We are now coming into the second month of 2018 and as always, It’s survival of the fittest when it comes to Canadian retail. While some struggling brands manage to restructure and optimize operations following filing for bankruptcy protection, others are left swirling in a downward spiral toward being obsolete. We hate to see retail closures result in layoffs, liquidations and losses, but there are a few big brands that may just be headed in that direction come 2018. The truth is, retailers are struggling and these stores might be in trouble. Keep reading for all of the details.
We reported in May 2017 that Michael Kors had plans to close over 100 stores due to declining sales. Stores on the chopping block have not yet been revealed. Industry experts say that the drop in sales is a result of the brand’s decrease in perceived value. Michael Kors has discounted handbags in an effort to target value-driven shoppers, at the same time losing their luxury appeal.
Toys “R” Us made headlines in September 2017 with the announcement of filing for bankruptcy protection. This major toy retailer has no plans to close stores. However, this will likely be determined following 2017 Q4 results from a successful (or lacklustre) holiday sales season. Toy “R” Us currently operates 82 stores in Canada.
Gap and Banana Republic
With big debt looming and a bankruptcy protection announcement in January 2017, Tip Top Tailors owner Grafton-Fraser Inc. felt pressure to restructure earlier this year. In June 2017, twelve underperforming store locations closed following the sale of the business to GSO Capital Partners. With hundreds of jobs lost with the handful of closures, who knows what other changes this retailer will see under its new ownership?
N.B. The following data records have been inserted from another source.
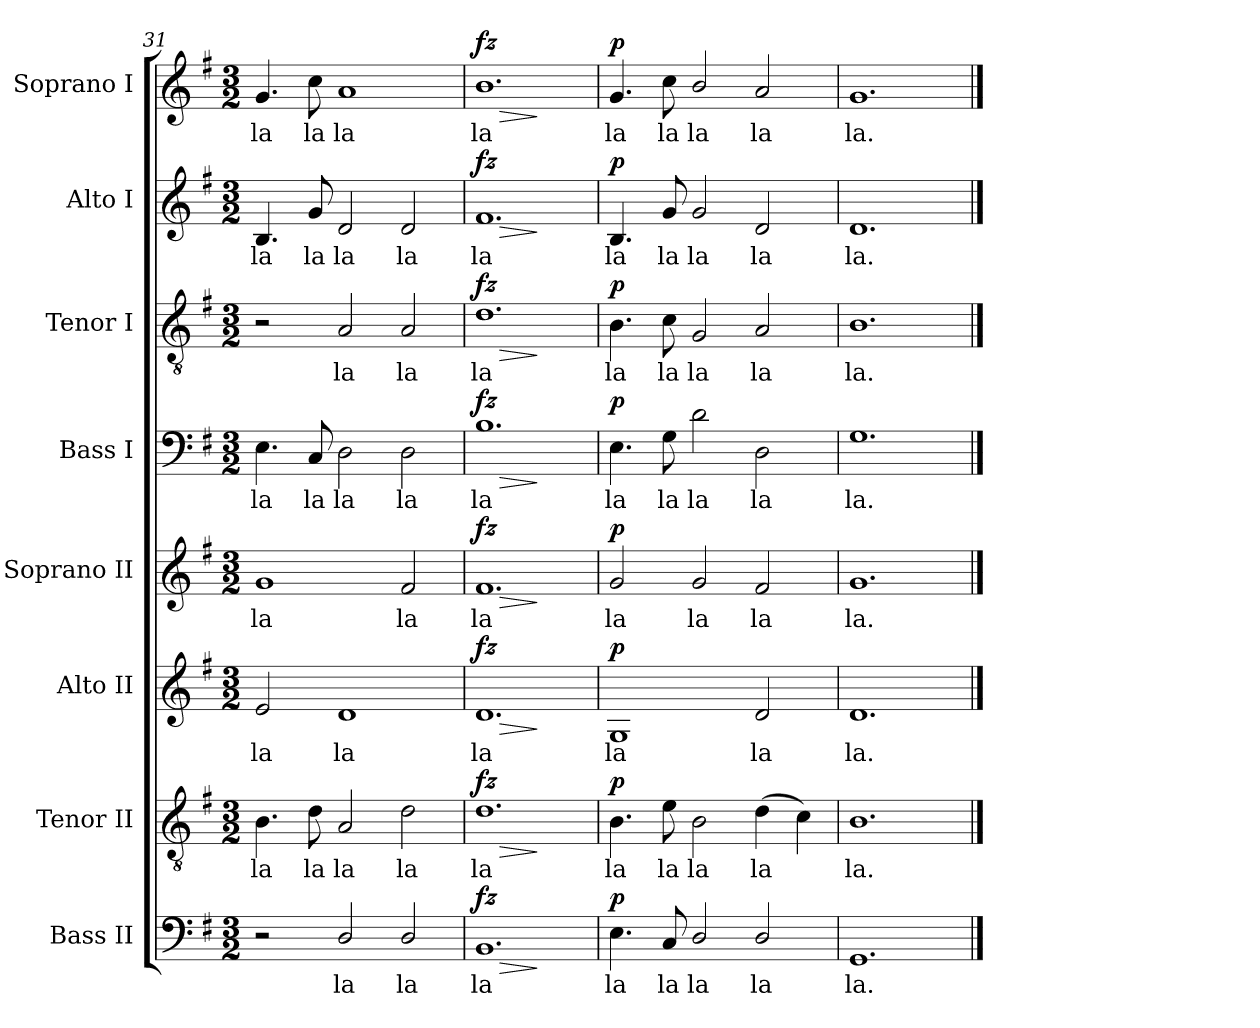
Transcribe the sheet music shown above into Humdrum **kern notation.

**kern	**text	**dynam	**kern	**text	**dynam	**kern	**text	**dynam	**kern	**text	**dynam	**kern	**text	**dynam	**kern	**text	**dynam	**kern	**text	**dynam	**kern	**text	**dynam
*part8	*part8	*part8	*part7	*part7	*part7	*part6	*part6	*part6	*part5	*part5	*part5	*part4	*part4	*part4	*part3	*part3	*part3	*part2	*part2	*part2	*part1	*part1	*part1
*staff8	*staff8	*staff8	*staff7	*staff7	*staff7	*staff6	*staff6	*staff6	*staff5	*staff5	*staff5	*staff4	*staff4	*staff4	*staff3	*staff3	*staff3	*staff2	*staff2	*staff2	*staff1	*staff1	*staff1
*I"Bass II	*	*	*I"Tenor II	*	*	*I"Alto II	*	*	*I"Soprano II	*	*	*I"Bass I	*	*	*I"Tenor I	*	*	*I"Alto I	*	*	*I"Soprano I	*	*
*I'B II	*	*	*I'T II	*	*	*I'A II	*	*	*I'S II	*	*	*I'B I	*	*	*I'T I	*	*	*I'A I	*	*	*I'S I	*	*
*clefF4	*	*	*clefGv2	*	*	*clefG2	*	*	*clefG2	*	*	*clefF4	*	*	*clefGv2	*	*	*clefG2	*	*	*clefG2	*	*
*k[f#]	*	*	*k[f#]	*	*	*k[f#]	*	*	*k[f#]	*	*	*k[f#]	*	*	*k[f#]	*	*	*k[f#]	*	*	*k[f#]	*	*
*G:	*	*	*G:	*	*	*G:	*	*	*G:	*	*	*G:	*	*	*G:	*	*	*G:	*	*	*G:	*	*
*M3/2	*	*	*M3/2	*	*	*M3/2	*	*	*M3/2	*	*	*M3/2	*	*	*M3/2	*	*	*M3/2	*	*	*M3/2	*	*
=31	=31	=31	=31	=31	=31	=31	=31	=31	=31	=31	=31	=31	=31	=31	=31	=31	=31	=31	=31	=31	=31	=31	=31
!	!	!	!	!LO:LY:b	!	!	!LO:LY:b	!	!	!LO:LY:b	!	!	!LO:LY:b	!	!	!	!	!	!LO:LY:b	!	!	!LO:LY:b	!
2r	.	.	4.B	la	.	2e	la	.	1g	la	.	4.E	la	.	2r	.	.	4.B	la	.	4.g	la	.
!	!	!	!	!LO:LY:b	!	!	!	!	!	!	!	!	!LO:LY:b	!	!	!	!	!	!LO:LY:b	!	!	!LO:LY:b	!
.	.	.	8d	la	.	.	.	.	.	.	.	8C	la	.	.	.	.	8g	la	.	8cc	la	.
!	!LO:LY:b	!	!	!LO:LY:b	!	!	!LO:LY:b	!	!	!	!	!	!LO:LY:b	!	!	!LO:LY:b	!	!	!LO:LY:b	!	!	!LO:LY:b	!
2D/	la	.	2A	la	.	1d	la	.	.	.	.	2D	la	.	2A	la	.	2d	la	.	1a	la	.
!	!LO:LY:b	!	!	!LO:LY:b	!	!	!	!	!	!LO:LY:b	!	!	!LO:LY:b	!	!	!LO:LY:b	!	!	!LO:LY:b	!	!	!	!
2D/	la	.	2d	la	.	.	.	.	2f#	la	.	2D	la	.	2A	la	.	2d	la	.	.	.	.
=32	=32	=32	=32	=32	=32	=32	=32	=32	=32	=32	=32	=32	=32	=32	=32	=32	=32	=32	=32	=32	=32	=32	=32
!	!LO:LY:b	!LO:HP:b	!	!LO:LY:b	!LO:HP:b	!	!LO:LY:b	!LO:HP:b	!	!LO:LY:b	!LO:HP:b	!	!LO:LY:b	!LO:HP:b	!	!LO:LY:b	!LO:HP:b	!	!LO:LY:b	!LO:HP:b	!	!LO:LY:b	!LO:HP:b
!	!	!LO:DY:n=1:b	!	!	!LO:DY:n=1:b	!	!	!LO:DY:n=1:b	!	!	!LO:DY:n=1:b	!	!	!LO:DY:n=1:b	!	!	!LO:DY:n=1:b	!	!	!LO:DY:n=1:b	!	!	!LO:DY:n=1:b
1.BB	la	> fz	1.d	la	> fz	1.d	la	> fz	1.f#	la	> fz	1.B	la	> fz	1.d	la	> fz	1.f#	la	> fz	1.b	la	> fz
.	.	]	.	.	]	.	.	]	.	.	]	.	.	]	.	.	]	.	.	]	.	.	]
=33	=33	=33	=33	=33	=33	=33	=33	=33	=33	=33	=33	=33	=33	=33	=33	=33	=33	=33	=33	=33	=33	=33	=33
!	!LO:LY:b	!LO:DY:b	!	!LO:LY:b	!LO:DY:b	!	!LO:LY:b	!LO:DY:b	!	!LO:LY:b	!LO:DY:b	!	!LO:LY:b	!LO:DY:b	!	!LO:LY:b	!LO:DY:b	!	!LO:LY:b	!LO:DY:b	!	!LO:LY:b	!LO:DY:b
4.E	la	p	4.B	la	p	1G	la	p	2g	la	p	4.E	la	p	4.B	la	p	4.B	la	p	4.g	la	p
!	!LO:LY:b	!	!	!LO:LY:b	!	!	!	!	!	!	!	!	!LO:LY:b	!	!	!LO:LY:b	!	!	!LO:LY:b	!	!	!LO:LY:b	!
8C	la	.	8e	la	.	.	.	.	.	.	.	8G	la	.	8c	la	.	8g	la	.	8cc	la	.
!	!LO:LY:b	!	!	!LO:LY:b	!	!	!	!	!	!LO:LY:b	!	!	!LO:LY:b	!	!	!LO:LY:b	!	!	!LO:LY:b	!	!	!LO:LY:b	!
2D/	la	.	2B	la	.	.	.	.	2g	la	.	2d	la	.	2G	la	.	2g	la	.	2b/	la	.
!	!LO:LY:b	!	!	!LO:LY:b	!	!	!LO:LY:b	!	!	!LO:LY:b	!	!	!LO:LY:b	!	!	!LO:LY:b	!	!	!LO:LY:b	!	!	!LO:LY:b	!
2D/	la	.	(>4d	la	.	2d	la	.	2f#	la	.	2D	la	.	2A	la	.	2d	la	.	2a	la	.
.	.	.	4c)	.	.	.	.	.	.	.	.	.	.	.	.	.	.	.	.	.	.	.	.
=34	=34	=34	=34	=34	=34	=34	=34	=34	=34	=34	=34	=34	=34	=34	=34	=34	=34	=34	=34	=34	=34	=34	=34
!	!LO:LY:b	!	!	!LO:LY:b	!	!	!LO:LY:b	!	!	!LO:LY:b	!	!	!LO:LY:b	!	!	!LO:LY:b	!	!	!LO:LY:b	!	!	!LO:LY:b	!
1.GG	la.	.	1.B	la.	.	1.d	la.	.	1.g	la.	.	1.G	la.	.	1.B	la.	.	1.d	la.	.	1.g	la.	.
==	==	==	==	==	==	==	==	==	==	==	==	==	==	==	==	==	==	==	==	==	==	==	==
*-	*-	*-	*-	*-	*-	*-	*-	*-	*-	*-	*-	*-	*-	*-	*-	*-	*-	*-	*-	*-	*-	*-	*-
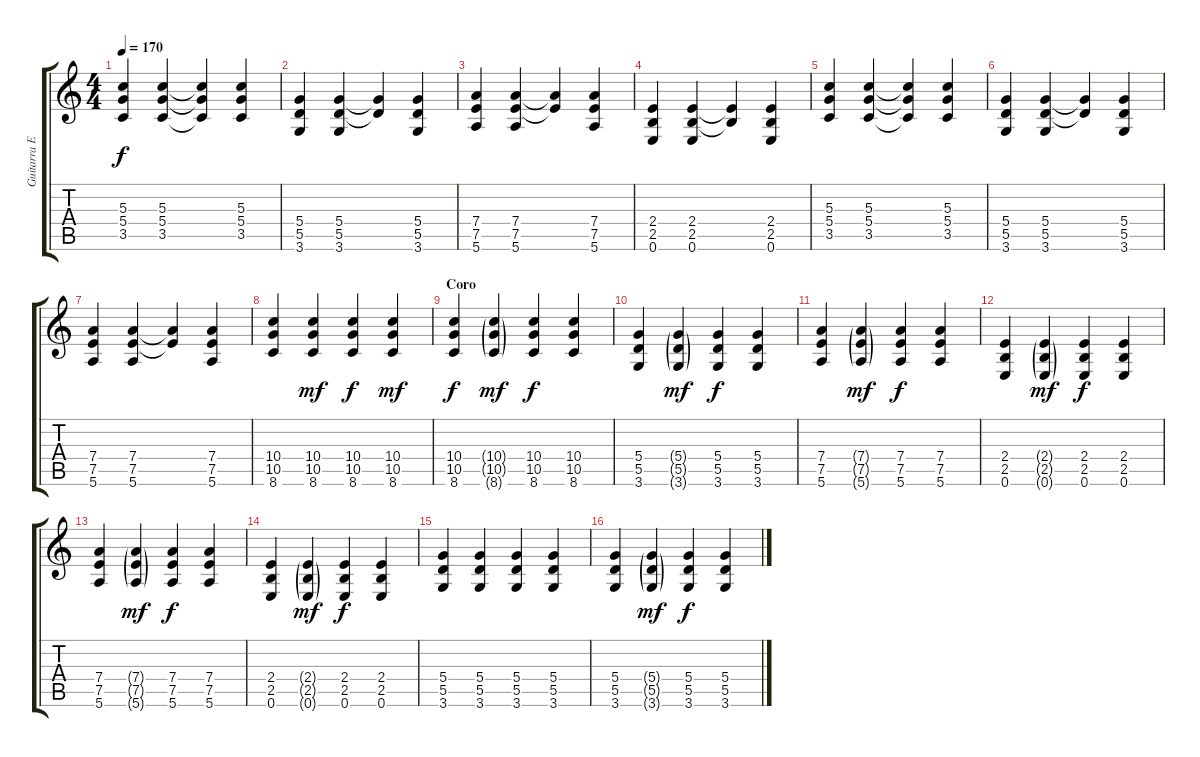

Once a mall-goer’s destination, Abercrombie and Fitch is now a fading memory of collegiate style. Since 2015, the number of A&F Stores across North America has dwindled despite efforts to reinvigorate the brand.
Ann Taylor, LOFT and Justice
An announcement by Ascena Retail Group to indefinitely close between 250 and 650 stores by July 2019 will shock the retail landscape. Ascena Retail Group, the owner of retail brands operating in Canada such as Ann Taylor, LOFT and Justice, is hoping to close stores in an effort to reduce costs and pursue rent breaks with landlords to keep remaining stores open.
In January 2017, Canadian denim emporium Jean Machine filed for bankruptcy protection. In March 2017, Jean Machine was purchased by Comark Services Inc. to save the struggling retailer. With 30 locations across Ontario, new owners plan to reinvigorate stores with brighter lighting and paint. Time can only tell if the changes are successful.
Will you be sad if any of these struggling brands close their doors in Canada?